- Task goal -
Copy out each line of the listing below in which the string "ActionsManager" occurs.
[[ Records shown open ]]
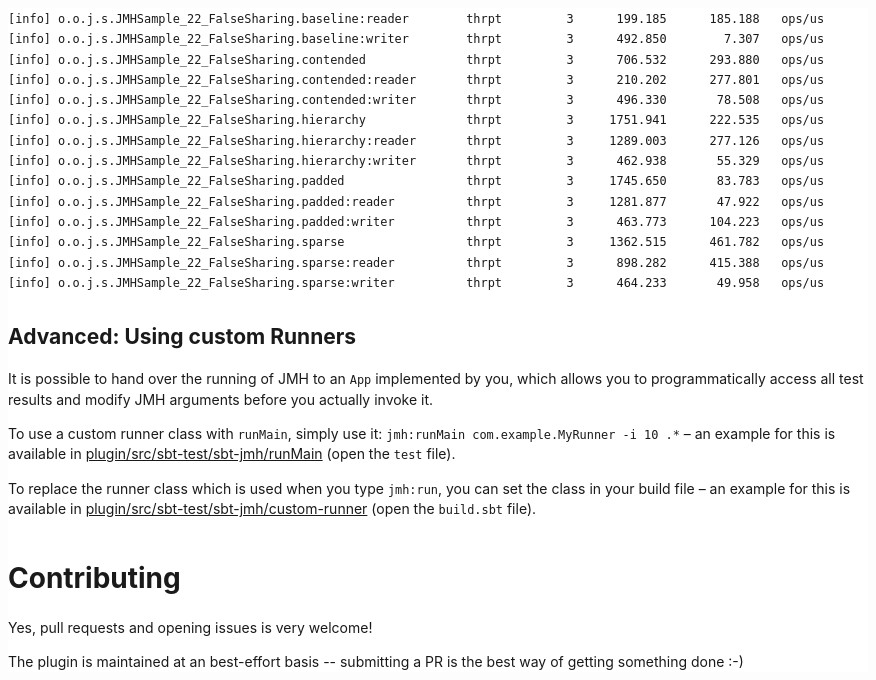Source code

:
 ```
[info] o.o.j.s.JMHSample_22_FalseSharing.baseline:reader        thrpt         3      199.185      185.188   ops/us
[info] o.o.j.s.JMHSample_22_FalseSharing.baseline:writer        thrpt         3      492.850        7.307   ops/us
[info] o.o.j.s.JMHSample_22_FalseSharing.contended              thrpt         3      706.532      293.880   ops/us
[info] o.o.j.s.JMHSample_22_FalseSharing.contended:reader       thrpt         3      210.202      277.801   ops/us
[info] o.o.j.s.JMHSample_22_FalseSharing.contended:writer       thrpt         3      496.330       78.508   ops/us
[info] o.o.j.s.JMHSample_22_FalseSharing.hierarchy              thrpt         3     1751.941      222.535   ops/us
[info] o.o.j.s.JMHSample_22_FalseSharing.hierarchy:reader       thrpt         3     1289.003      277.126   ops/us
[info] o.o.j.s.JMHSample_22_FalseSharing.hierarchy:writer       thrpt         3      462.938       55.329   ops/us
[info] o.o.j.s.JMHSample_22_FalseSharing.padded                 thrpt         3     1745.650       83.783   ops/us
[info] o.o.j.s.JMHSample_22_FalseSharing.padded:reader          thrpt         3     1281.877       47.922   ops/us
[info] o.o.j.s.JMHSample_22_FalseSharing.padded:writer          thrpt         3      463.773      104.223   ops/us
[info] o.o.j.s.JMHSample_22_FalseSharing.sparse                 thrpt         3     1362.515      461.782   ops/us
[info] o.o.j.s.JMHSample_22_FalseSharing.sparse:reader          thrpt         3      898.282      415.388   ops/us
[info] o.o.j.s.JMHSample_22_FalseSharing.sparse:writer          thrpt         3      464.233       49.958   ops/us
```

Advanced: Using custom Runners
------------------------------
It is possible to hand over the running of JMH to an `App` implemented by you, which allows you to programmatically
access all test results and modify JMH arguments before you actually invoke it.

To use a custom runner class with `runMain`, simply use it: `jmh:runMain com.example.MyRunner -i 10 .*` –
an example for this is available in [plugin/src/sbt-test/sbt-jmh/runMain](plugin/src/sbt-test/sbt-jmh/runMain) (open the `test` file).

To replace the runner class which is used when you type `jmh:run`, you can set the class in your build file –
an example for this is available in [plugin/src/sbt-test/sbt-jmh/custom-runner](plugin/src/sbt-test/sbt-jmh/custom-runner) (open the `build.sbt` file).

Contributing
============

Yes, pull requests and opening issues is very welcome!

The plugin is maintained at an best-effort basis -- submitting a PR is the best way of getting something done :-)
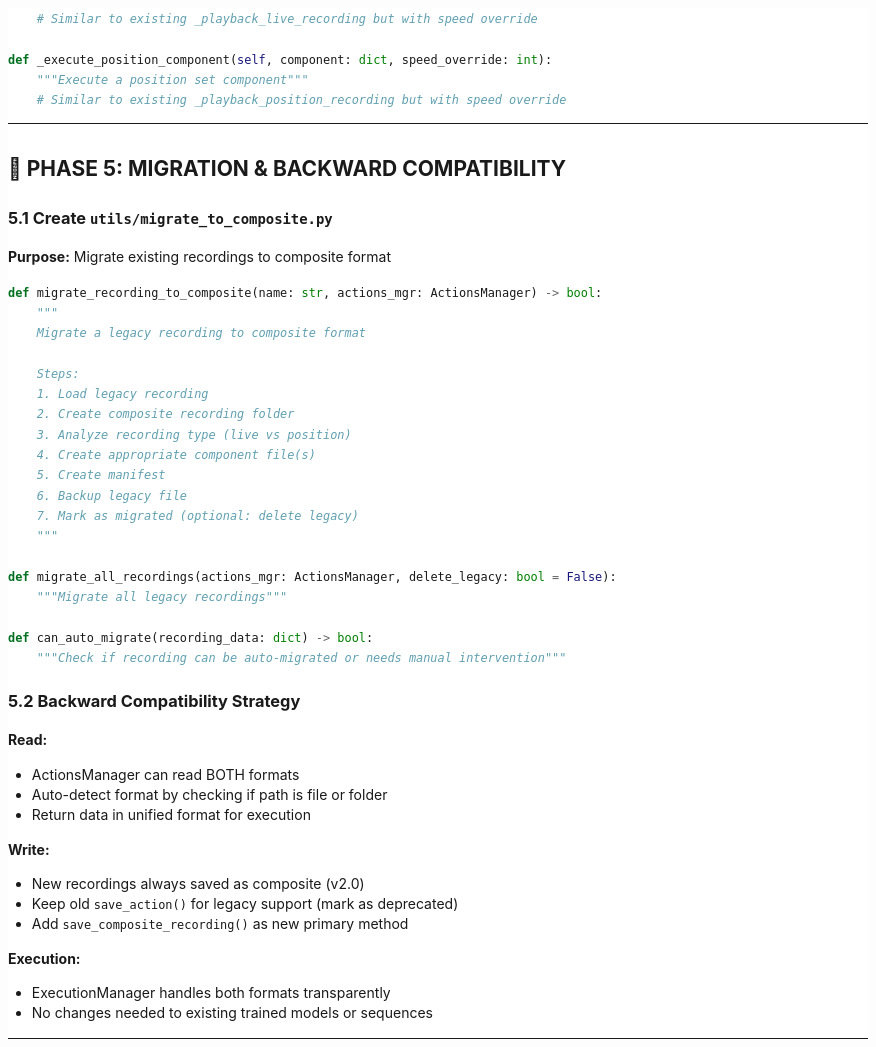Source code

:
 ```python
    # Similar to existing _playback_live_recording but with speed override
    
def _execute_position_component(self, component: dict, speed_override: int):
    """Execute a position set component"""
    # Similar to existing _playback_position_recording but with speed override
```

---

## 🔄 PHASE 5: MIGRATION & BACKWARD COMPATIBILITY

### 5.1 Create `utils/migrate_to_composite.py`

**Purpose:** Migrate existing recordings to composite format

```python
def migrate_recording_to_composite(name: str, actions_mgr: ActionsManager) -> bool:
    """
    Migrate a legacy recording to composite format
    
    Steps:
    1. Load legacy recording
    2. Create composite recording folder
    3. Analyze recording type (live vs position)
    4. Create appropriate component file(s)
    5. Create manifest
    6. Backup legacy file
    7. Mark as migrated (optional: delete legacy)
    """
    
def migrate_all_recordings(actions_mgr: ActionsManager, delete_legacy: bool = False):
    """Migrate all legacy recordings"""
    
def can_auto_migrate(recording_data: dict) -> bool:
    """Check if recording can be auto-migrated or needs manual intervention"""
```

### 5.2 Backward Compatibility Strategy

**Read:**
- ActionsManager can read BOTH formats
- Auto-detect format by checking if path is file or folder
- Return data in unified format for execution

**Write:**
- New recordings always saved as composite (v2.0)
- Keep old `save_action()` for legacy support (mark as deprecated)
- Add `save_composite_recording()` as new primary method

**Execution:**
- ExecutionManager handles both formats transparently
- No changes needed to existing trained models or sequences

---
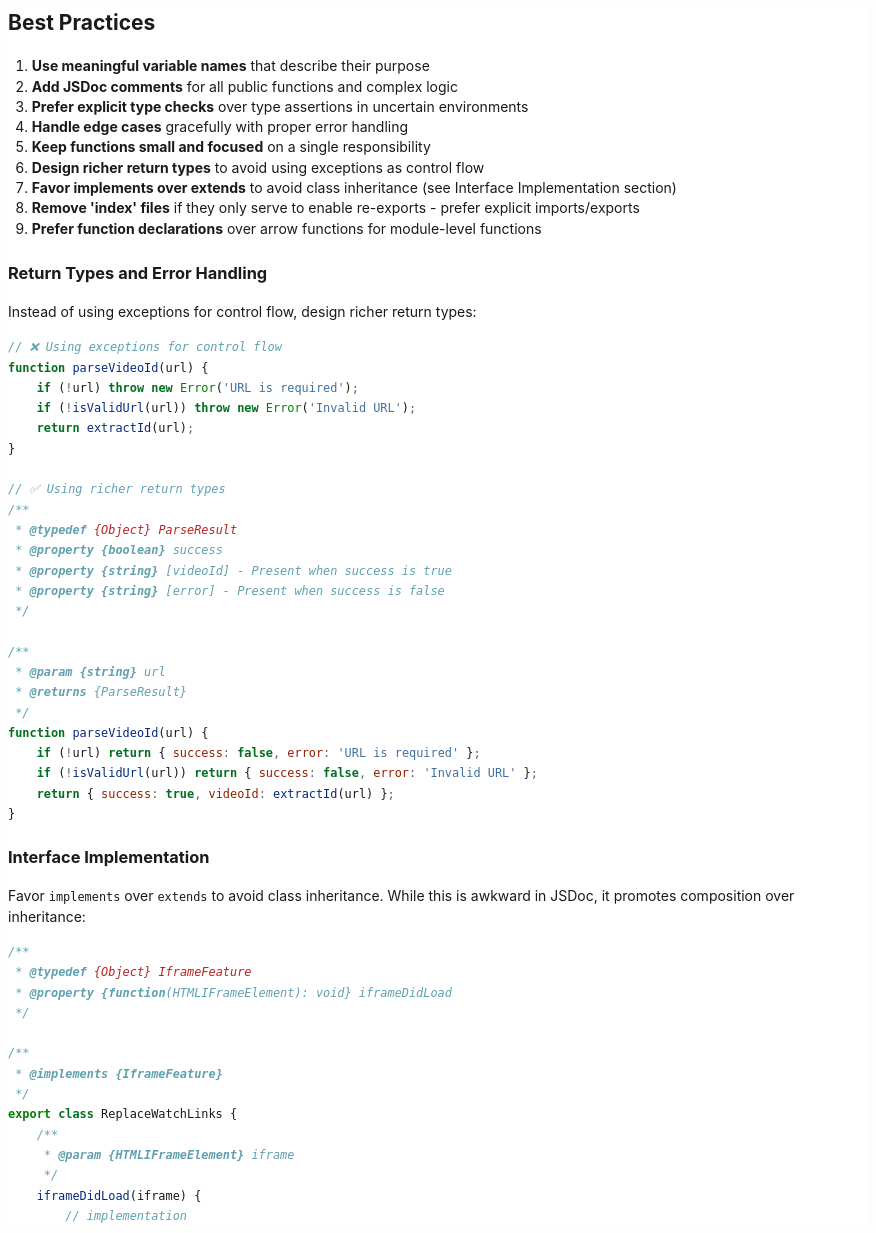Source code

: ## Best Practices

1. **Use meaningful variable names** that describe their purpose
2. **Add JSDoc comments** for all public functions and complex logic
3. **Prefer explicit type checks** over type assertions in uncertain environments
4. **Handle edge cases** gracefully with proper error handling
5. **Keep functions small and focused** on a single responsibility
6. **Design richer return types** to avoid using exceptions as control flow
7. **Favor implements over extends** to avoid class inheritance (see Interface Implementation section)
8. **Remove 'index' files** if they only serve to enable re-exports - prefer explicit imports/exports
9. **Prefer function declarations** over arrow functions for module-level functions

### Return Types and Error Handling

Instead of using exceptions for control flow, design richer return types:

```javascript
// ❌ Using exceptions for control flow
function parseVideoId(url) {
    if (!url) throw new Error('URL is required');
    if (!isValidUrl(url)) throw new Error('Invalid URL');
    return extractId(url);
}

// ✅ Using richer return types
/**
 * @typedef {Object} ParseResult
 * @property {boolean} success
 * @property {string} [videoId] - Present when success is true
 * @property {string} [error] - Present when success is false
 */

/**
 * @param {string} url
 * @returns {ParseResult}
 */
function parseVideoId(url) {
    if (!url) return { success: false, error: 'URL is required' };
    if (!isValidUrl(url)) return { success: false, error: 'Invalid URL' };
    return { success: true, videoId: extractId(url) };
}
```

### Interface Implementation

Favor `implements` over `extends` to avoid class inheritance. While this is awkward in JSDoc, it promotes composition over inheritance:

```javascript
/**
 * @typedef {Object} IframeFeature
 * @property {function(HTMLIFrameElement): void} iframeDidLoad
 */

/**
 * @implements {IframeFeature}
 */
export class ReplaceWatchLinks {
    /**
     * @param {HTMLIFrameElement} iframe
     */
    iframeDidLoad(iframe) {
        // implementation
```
[[ Records shown closed ]]
- Answer to this exercise -
def migrate_recording_to_composite(name: str, actions_mgr: ActionsManager) -> bool:
def migrate_all_recordings(actions_mgr: ActionsManager, delete_legacy: bool = False):
- ActionsManager can read BOTH formats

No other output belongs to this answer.